If the Giro is to cycling fans the gateway into summer, then the Vuelta is surely the backdoor out again. Beginning in the height of a mid-late August summer and ending three weeks later in the fading light of a slowly cooling early-mid September. To me it typically signals about four weeks left of my fair-weather-cycling season (which, if truth be told, barely got started in the first place this year) as well as a sign that my October Thanksgiving turkey isn't far away.
Thankfully though, there's three weeks of action before any of that and it's setting up to be a heck of a race even if today the organisors confirmed that the times taken on the race opening team-time-trial would no longer count towards the general classification after riders complained about the dangers of the stage finishing on the beach, literally.
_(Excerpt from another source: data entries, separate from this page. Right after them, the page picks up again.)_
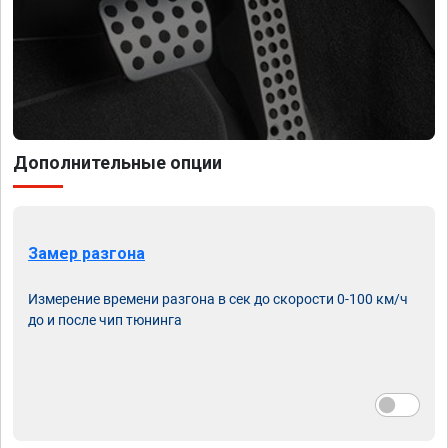
Дополнительные опции
Замер разгона
Измерение времени разгона в сек до скорости 0-100 км/ч
до и после чип тюнинга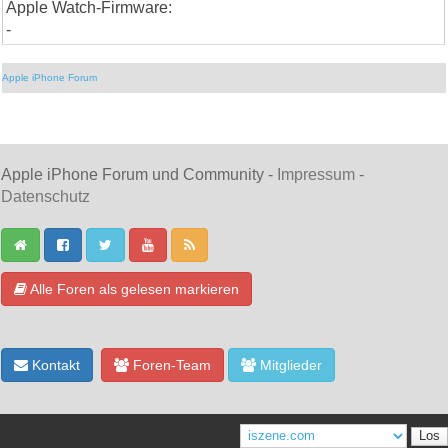
Apple Watch-Firmware:
-
Apple iPhone Forum
Apple iPhone Forum und Community -
Impressum
-
Datenschutz
Alle Foren als gelesen markieren
Kontakt
Foren-Team
Mitglieder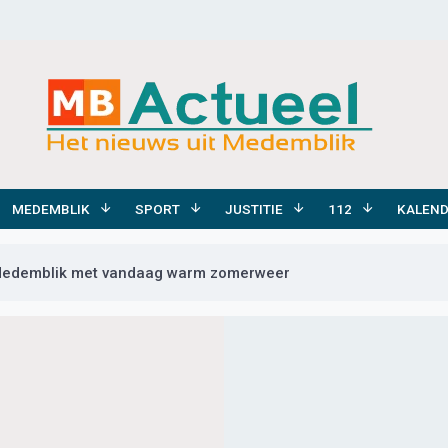
MEDEMBLIK
SPORT
JUSTITIE
112
KALEN
 Medemblik met vandaag warm zomerweer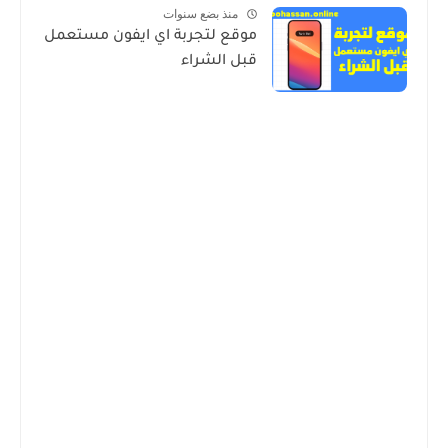
منذ بضع سنوات
موقع لتجربة اي ايفون مستعمل
قبل الشراء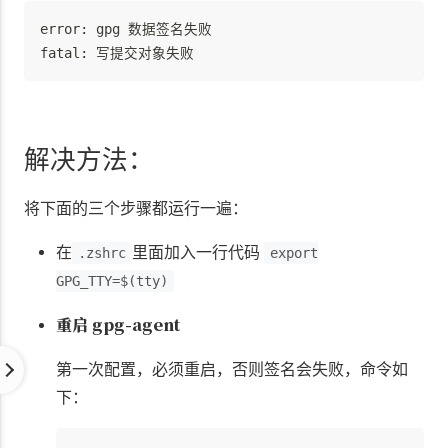
error: gpg 数据签名失败

fatal: 写提交对象失败
解决方法：
将下面的三个步骤都运行一遍：
在
里面加入一行代码
.zshrc
export
GPG_TTY=$(tty)
重启 gpg-agent
第一次配置，必须重启，否则签名会失败，命令如
下：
When I seen a picture taken yesterday by Nicolas Roche of his bike tire sinking into the sand, I couldn't help but feel this was surely the most appropriate way to mark the start of a Grand Tour race in Spain, and that perhaps they could have went one step further and had the clock stop only upon the fifth rider on his team lying down on a sunbed. Instead they've gone a step back and disregarded the point of the stage at all except now for show.
Still, let that not take anything away from what's in store for we've a host of big hitters showing up expecting to win it and none more so than Tour champion Chris Froome who will be looking to do what Alberto Contador failed to do at Giro-Tour by completing a single season Grand Tour double win and becoming the first man since Bernard Hinault in 1978 to do the Tour-Vuelta double (or Vuelta-Tour double as it was in Hinault's day).
There's also Froome's Tour nemesis, Nairo Quintana and his sidekick Alejandro Valverde, out to get that dastardly Froome this time, while Astana will roll up with a team loaded with team leaders in the shapes of Vincenzo Nibali (out to make amends for a poor start to his Tour defence and to show his final week form is still there), Fabio Aru (out to go one better than his 2nd at the Giro), and Mikel Landa (out to ignore any team orders to support the other two since he's, likely, joining Sky next season anyway).
So that puts the top four from this years Tour all at the start line in Porto-Banus and they will be joined by TeJay Van Garderen who took ill and abandoned the Tour from 2nd place in the final week, which will see four-fifths of that five-piece boy band that he formed out of the 'fab-four' after the first week of the Tour, going on a re-union Tour of Spain. Does that simply make it a fab-four again with Contador replaced? Or does someone like Fabio Aru jump in, in the roll of Ronnie Wood in the Rolling Stones, as a new member?
Aru certainly deserves to be mentioned in the same category as the Tour's top-four finishers, plus Tejay. They should all be a little tired whereas he has targeted the Vuelta all season. Likewise Landa (3rd at the Giro) and even Domenico Pozzovivo (6th in 2013 Vuelta) will look to take advantage of tired legs.
And it's tired legs that will surely play a pivotal roll. The climbing comes early and often -- on just the second stage, which is now the first official stage, the race finishes on the summit of a cat. 3 climb -- and that won't play into the hands of the Tour survivors. Stages 4 and 6 both have short-sharp hill-top finishes to test the field and create time gaps, before the first mountain stage a day later with a cat. 1, 20km at 5% average gradient, summit finish. Then, sandwiched between two flat stages, on stage 9 is another summit finish on a 3.5km, 11% grade leg snapper to complete a hellish first week into the first rest-day. And you thought the first 10 days of the Tour was demanding? How each of the Tour contenders have recovered and who has done it best will be fascinating to see as those who haven't will surely be exposed by now.
The second phase only gets harder with six stages of which four are in the mountains and only one is considered flat. And of those four mountain stages, all four have summit finishes with the first on stage 11 looking a real nightmare with five climbs crammed into just 138km.
There's a fair chance the Vuelta will be won by here and for 98% of entrants it will surely have been lost, but after a second rest day there are five more stages of which we have a bit of everything including rolling roads, medium mountains, a final flat stage, a penultimate day in the mountains (though without a summit finish this time) and, on the day after the rest day, and 38.7km time-trial. You would imagine that this will be to the advantage of Froome from which he will surely believe he can take time out of (or back on) his rivals, but given what has come before, how the legs react by this third week is anyone's guess.
The Vuelta doesn't have the prestige of the Tour but in recent years it has become the race that those with disappointing seasons, by their own high expectations, turn to for salvation as well as a race for those looking to poach some late season glory. Beyond that though it's one brutal race in its own right and for fans everywhere, suffering from a post-Tour hangover and safely located in their armchairs, this is sure to be a brilliant cure.